WHAT IS REQUIRED:
Locate each line in the records containing "alcohòliques". Copy it.
[Start of Attachment]
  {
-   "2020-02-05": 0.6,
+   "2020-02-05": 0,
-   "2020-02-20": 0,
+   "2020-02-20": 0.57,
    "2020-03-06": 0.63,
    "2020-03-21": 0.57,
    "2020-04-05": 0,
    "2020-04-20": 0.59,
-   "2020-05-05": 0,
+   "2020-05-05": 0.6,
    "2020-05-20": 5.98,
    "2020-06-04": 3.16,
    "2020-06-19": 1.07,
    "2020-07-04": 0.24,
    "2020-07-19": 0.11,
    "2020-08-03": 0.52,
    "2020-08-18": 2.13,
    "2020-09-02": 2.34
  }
[End of Attachment]
[Start of Attachment]
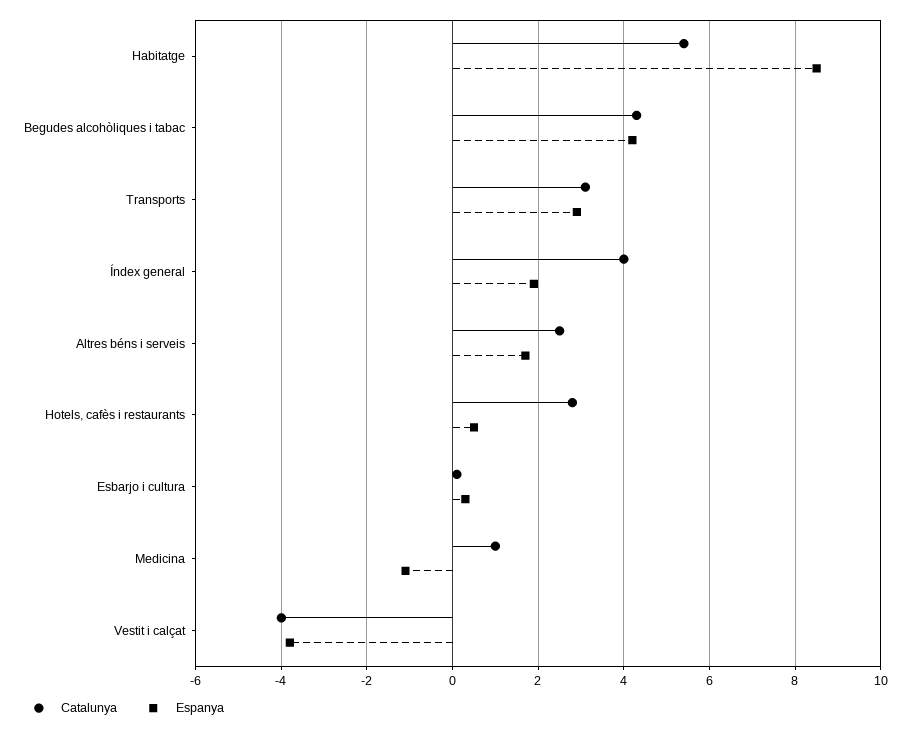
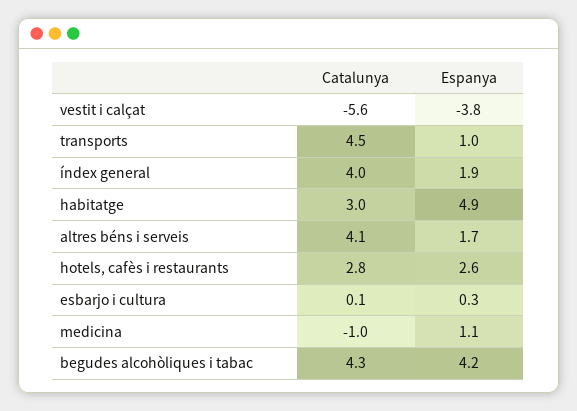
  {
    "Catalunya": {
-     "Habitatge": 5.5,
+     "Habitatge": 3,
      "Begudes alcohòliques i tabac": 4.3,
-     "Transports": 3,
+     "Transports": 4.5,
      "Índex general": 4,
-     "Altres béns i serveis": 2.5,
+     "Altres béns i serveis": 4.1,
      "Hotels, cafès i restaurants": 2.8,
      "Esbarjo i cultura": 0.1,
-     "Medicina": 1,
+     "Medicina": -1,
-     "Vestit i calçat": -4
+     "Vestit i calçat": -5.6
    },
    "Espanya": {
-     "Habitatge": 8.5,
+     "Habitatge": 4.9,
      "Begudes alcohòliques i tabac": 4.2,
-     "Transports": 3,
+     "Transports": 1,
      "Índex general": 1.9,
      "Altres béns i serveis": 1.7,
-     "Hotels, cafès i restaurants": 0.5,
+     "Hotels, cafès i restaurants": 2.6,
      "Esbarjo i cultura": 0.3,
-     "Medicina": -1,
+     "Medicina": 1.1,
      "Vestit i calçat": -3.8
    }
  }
[End of Attachment]
[Start of Attachment]
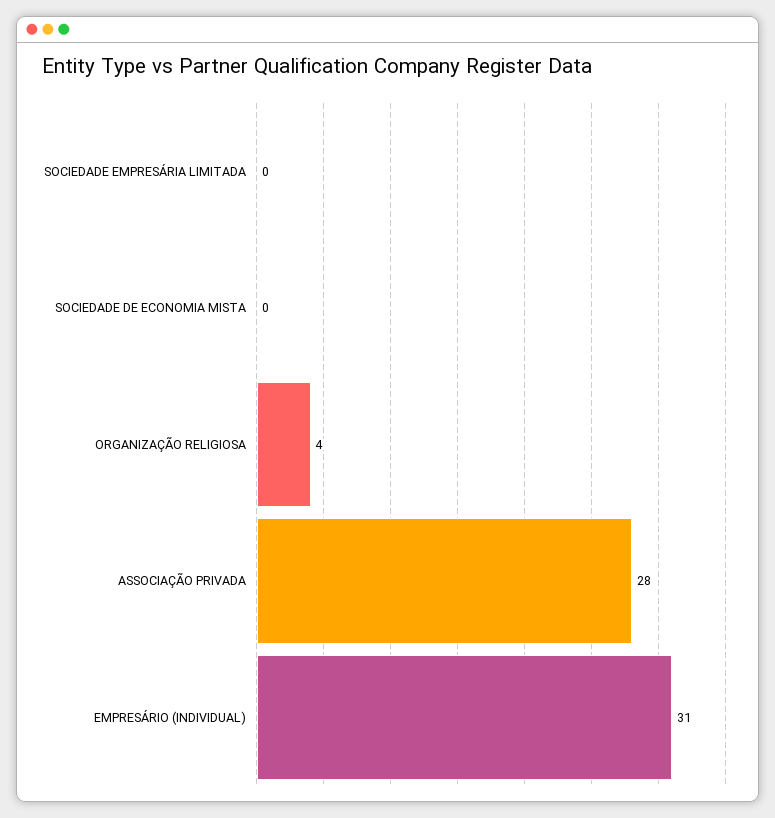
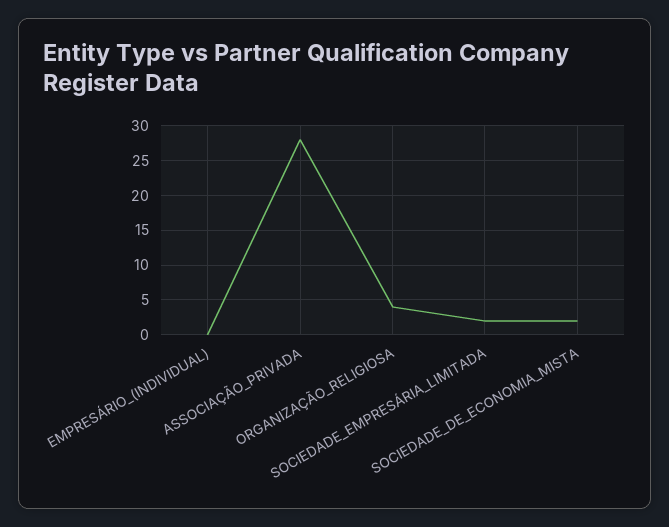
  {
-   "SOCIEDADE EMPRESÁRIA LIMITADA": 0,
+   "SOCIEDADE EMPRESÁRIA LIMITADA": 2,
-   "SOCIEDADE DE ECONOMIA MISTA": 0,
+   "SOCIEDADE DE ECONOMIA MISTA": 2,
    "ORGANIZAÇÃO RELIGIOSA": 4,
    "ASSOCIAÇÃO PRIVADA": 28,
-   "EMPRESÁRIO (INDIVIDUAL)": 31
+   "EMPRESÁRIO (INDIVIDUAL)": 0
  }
[End of Attachment]
EXERCISE RESPONSE:
      "Begudes alcohòliques i tabac": 4.3,
      "Begudes alcohòliques i tabac": 4.2,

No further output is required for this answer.